Entries taken from a collection:
_ _ _ _
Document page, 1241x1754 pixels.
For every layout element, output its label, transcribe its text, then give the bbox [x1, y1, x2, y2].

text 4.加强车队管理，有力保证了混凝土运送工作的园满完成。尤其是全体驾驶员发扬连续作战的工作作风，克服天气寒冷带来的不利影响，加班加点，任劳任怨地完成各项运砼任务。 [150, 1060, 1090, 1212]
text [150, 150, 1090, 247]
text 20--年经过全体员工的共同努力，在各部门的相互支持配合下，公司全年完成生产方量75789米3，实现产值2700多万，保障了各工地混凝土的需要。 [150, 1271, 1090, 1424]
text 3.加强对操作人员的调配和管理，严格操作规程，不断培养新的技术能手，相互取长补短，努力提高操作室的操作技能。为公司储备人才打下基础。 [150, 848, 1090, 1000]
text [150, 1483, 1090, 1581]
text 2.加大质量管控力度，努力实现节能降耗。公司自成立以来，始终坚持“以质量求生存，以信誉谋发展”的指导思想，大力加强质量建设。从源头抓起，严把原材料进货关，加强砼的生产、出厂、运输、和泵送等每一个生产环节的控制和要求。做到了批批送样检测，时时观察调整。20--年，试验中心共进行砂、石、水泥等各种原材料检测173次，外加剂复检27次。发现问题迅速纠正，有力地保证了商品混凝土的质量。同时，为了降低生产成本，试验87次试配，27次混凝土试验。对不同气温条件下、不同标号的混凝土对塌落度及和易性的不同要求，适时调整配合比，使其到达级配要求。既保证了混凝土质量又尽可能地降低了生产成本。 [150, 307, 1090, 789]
_ _ _ _
With nothing left out, print the data above exactly.

Document page, 1241x1754 pixels.
For every layout element, output its label, transcribe its text, then give the bbox [x1, y1, x2, y2].

text 4.加强车队管理，有力保证了混凝土运送工作的园满完成。尤其是全体驾驶员发扬连续作战的工作作风，克服天气寒冷带来的不利影响，加班加点，任劳任怨地完成各项运砼任务。 [150, 1060, 1090, 1212]
text [150, 150, 1090, 247]
text 20--年经过全体员工的共同努力，在各部门的相互支持配合下，公司全年完成生产方量75789米3，实现产值2700多万，保障了各工地混凝土的需要。 [150, 1271, 1090, 1424]
text 3.加强对操作人员的调配和管理，严格操作规程，不断培养新的技术能手，相互取长补短，努力提高操作室的操作技能。为公司储备人才打下基础。 [150, 848, 1090, 1000]
text [150, 1483, 1090, 1581]
text 2.加大质量管控力度，努力实现节能降耗。公司自成立以来，始终坚持“以质量求生存，以信誉谋发展”的指导思想，大力加强质量建设。从源头抓起，严把原材料进货关，加强砼的生产、出厂、运输、和泵送等每一个生产环节的控制和要求。做到了批批送样检测，时时观察调整。20--年，试验中心共进行砂、石、水泥等各种原材料检测173次，外加剂复检27次。发现问题迅速纠正，有力地保证了商品混凝土的质量。同时，为了降低生产成本，试验87次试配，27次混凝土试验。对不同气温条件下、不同标号的混凝土对塌落度及和易性的不同要求，适时调整配合比，使其到达级配要求。既保证了混凝土质量又尽可能地降低了生产成本。 [150, 307, 1090, 789]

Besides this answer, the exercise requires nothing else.